• **BRANO SELEZIONATO**
↓
4. Alla pubblica udienza del 7 luglio 2020 la causa, su richiesta delle parti, è stata trattenuta in decisione.
5. Con il primo motivo gli appellanti si dolgono dell’errore di giudizio in cui sarebbero incorsi i giudici di prime cure nel respingere il motivo di ricorso incentrato sulla violazione dell’art 6 l. n. 47/85 in quanto l’ordinanza sarebbe stata notificata indiscriminatamente a tutti i proprietari delle aree interessate dalle opere, senza alcuna verifica circa la loro concreta responsabilità .
6. Il motivo è infondato.
Al momento dell’adozione dell’ordinanza impugnata, i sig.ri Lu. Ga. e At. Br. erano proprietari del mapp. n. 2400, su cui – come ammesso dai medesimi appellanti – ricadono, seppure in parte, le opere.
In quanto proprietari del suolo su cui insiste l’abuso edilizio, i sig.ri Lu. Ga. e At. Br., a prescindere dall’accertamento di essere o meno (anche) autori materiali o committenti delle opere, erano legittimati passivi dell’ordinanza reale di ripristino (cfr., Cons. Stato, sez. VI, 7 gennaio 2020, n. 106; Id., sez. II, 12 settembre 2019, n. 6147).
La sanzione reale, finalizzata a restaurare l’ordine giuridico violato, grava infatti su coloro i quali si trovino in rapporto (di disponibilità giuridica) con il manufatto abusivo, senza che la legittimità della sanzione sia inficiata dall’omesso accertamento dell’effettiva responsabilità del proprietario dell’immobile nell’esecuzione delle opere abusive (cfr., Cons. Stato, sez. IV, 19 novembre 2018, n. 6494).
↑
• **DATI DISPONIBILI**
↓
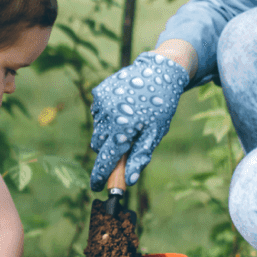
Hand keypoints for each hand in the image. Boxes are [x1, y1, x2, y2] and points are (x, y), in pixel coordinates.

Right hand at [88, 51, 192, 189]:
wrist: (159, 70)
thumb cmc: (160, 105)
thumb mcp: (155, 133)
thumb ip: (140, 156)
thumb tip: (129, 180)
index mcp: (123, 128)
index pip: (106, 159)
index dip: (100, 175)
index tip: (96, 186)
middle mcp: (108, 116)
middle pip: (99, 146)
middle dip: (108, 151)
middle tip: (124, 146)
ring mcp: (101, 103)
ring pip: (97, 131)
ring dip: (108, 133)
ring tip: (128, 121)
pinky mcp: (98, 93)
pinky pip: (97, 115)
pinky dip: (107, 118)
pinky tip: (122, 108)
↑
• **CONSEGNA**
Elenca tutte le pronunce del Consiglio di Stato richiamate nel brano selezionato. Per ciascuna riporta sezione, data e numero.

• **RISPOSTA**
- Cons. Stato, sez. VI, 7 gennaio 2020, n. 106
- Cons. Stato, sez. II, 12 settembre 2019, n. 6147
- Cons. Stato, sez. IV, 19 novembre 2018, n. 6494